- [Consignes de travail]
**a)** Reformulez sous forme de liste le paragraphe de l'extrait de décision de justice commençant par « Au cours de l'audience publique » en conservant ses faits principaux.
**b)** Prolongez l'extrait de décision de justice à partir de sa dernière phrase.

- [Texte à étudier]
Par un mémoire en défense, enregistré le 9 avril 2026, le préfet du Bas-Rhin conclut au rejet de la requête.
Vu la requête en annulation n° 2602363 présentée par M. A… le 16 mars 2026.
Vu :
- les autres pièces du dossier ;
- la convention européenne de sauvegarde des droits de l’homme et des libertés fondamentale ;
- la convention internationale pour les droits de l’enfant ;
- le code de l’entrée et du séjour des étrangers et du droit d’asile ;
- le code de justice administrative.
Les parties ont été régulièrement averties du jour de l’audience.
Au cours de l’audience publique qui s’est tenue le 9 avril 2026 à 10 heures en présence de Mme Bilger-Martinez, greffière, Mme D… a lu son rapport et entendu les observations de M. B…, représentant M. A….
Le préfet du Bas-Rhin n’était ni présent, ni représenté.
La clôture de l’instruction est intervenue le mardi 14 avril à 16 heures en application du premier alinéa de l’article R.522-8 du code de justice administrative.

- [Fiches extraites]

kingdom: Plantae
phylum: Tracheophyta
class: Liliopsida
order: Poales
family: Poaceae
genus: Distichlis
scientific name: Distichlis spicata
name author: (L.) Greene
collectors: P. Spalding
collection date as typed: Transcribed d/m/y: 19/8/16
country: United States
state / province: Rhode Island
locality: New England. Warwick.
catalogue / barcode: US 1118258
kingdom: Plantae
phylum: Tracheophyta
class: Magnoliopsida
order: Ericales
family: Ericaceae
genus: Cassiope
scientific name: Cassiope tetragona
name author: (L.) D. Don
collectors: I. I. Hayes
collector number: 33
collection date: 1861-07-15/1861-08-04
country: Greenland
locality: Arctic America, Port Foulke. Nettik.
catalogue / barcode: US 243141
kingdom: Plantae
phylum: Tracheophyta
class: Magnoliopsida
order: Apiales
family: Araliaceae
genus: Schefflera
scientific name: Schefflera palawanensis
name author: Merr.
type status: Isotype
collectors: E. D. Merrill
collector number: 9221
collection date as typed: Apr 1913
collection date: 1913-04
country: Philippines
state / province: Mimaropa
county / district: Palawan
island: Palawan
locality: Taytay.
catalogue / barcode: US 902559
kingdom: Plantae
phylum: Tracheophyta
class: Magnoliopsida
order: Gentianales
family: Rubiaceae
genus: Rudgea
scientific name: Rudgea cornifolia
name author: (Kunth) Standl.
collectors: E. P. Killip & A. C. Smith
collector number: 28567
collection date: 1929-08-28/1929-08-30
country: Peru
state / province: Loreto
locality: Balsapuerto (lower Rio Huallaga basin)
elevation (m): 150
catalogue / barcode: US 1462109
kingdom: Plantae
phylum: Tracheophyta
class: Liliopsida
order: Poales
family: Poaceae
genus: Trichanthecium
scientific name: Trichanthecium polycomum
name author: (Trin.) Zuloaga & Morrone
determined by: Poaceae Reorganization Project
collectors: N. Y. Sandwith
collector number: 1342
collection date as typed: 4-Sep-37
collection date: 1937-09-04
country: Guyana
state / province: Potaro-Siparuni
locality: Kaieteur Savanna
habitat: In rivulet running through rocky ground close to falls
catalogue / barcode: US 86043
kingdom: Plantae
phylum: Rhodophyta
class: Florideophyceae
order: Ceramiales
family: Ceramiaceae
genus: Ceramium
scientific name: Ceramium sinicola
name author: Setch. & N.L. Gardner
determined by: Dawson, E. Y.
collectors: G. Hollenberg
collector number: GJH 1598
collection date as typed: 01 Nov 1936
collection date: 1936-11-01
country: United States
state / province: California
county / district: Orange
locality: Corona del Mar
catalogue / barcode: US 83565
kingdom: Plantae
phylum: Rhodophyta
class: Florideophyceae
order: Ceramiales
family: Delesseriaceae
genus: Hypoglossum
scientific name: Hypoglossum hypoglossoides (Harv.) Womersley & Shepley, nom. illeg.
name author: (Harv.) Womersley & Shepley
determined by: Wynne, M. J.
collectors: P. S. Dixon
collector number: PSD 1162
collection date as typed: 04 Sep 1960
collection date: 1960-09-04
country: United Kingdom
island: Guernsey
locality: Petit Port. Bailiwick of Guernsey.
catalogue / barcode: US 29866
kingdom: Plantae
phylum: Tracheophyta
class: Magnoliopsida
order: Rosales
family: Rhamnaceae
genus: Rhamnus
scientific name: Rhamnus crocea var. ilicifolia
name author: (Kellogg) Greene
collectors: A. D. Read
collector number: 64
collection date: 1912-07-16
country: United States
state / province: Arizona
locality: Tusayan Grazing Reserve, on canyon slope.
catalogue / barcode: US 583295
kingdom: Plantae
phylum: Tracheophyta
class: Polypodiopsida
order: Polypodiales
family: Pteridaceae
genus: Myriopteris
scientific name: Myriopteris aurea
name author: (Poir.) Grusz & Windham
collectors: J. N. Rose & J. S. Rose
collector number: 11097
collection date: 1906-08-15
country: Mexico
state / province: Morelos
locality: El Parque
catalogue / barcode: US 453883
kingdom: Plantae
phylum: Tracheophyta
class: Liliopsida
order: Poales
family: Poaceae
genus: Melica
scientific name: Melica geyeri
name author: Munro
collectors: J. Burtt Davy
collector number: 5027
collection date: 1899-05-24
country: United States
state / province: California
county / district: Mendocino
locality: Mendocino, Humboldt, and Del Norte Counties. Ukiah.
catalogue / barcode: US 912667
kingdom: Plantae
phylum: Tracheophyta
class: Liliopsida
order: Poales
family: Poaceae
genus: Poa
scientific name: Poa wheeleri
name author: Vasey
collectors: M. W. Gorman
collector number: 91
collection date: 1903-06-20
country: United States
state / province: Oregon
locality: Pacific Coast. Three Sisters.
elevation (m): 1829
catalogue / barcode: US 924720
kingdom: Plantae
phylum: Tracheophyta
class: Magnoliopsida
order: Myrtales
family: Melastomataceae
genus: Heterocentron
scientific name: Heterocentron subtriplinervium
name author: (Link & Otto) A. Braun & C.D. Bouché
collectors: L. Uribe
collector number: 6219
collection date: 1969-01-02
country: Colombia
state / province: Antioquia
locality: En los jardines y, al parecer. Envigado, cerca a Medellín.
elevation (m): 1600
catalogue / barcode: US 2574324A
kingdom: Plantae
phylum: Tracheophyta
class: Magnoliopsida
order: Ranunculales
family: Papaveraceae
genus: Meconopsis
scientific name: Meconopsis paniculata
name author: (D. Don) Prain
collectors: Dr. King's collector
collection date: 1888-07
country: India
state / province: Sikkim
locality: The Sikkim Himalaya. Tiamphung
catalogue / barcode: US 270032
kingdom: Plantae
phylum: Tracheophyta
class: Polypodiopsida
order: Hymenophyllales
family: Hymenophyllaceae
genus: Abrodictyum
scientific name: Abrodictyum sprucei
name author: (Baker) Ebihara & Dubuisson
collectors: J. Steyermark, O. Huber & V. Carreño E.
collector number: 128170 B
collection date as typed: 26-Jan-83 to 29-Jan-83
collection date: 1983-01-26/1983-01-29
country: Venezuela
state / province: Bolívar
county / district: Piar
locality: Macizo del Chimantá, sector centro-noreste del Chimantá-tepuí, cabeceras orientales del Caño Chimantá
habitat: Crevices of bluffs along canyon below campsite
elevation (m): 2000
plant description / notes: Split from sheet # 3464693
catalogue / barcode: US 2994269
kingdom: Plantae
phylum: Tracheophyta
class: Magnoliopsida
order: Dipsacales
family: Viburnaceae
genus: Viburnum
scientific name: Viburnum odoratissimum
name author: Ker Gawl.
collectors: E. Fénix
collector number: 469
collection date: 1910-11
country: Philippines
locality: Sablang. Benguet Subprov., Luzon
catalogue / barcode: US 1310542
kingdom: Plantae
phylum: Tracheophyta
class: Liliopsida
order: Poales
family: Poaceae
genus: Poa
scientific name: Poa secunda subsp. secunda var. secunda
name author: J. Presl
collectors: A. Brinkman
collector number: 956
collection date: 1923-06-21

- [Réponses attendues]
**a)**
- Audience publique tenue le 9 avril 2026 à 10 heures
- En présence de Mme Bilger-Martinez, greffière
- Lecture de son rapport par Mme D…
- Observations de M. B…, représentant M. A…, entendues par Mme D…

**b)**
Considérant ce qui suit :
Sur le cadre du litige :
Il ressort des pièces du dossier que si M. A… dirige sa requête contre la décision implicite du préfet du Bas-Rhin de rejet de sa demande de regroupement familial, cette demande a été expressément rejetée par un arrêté du 9 avril 2026. Ainsi, les conclusions de la requête dirigées contre la décision implicite de refus de regroupement familial doivent être regardées comme dirigées contre l’arrêté du 9 avril 2026 du préfet du Bas-Rhin, lequel a la même portée que la décision remplacée.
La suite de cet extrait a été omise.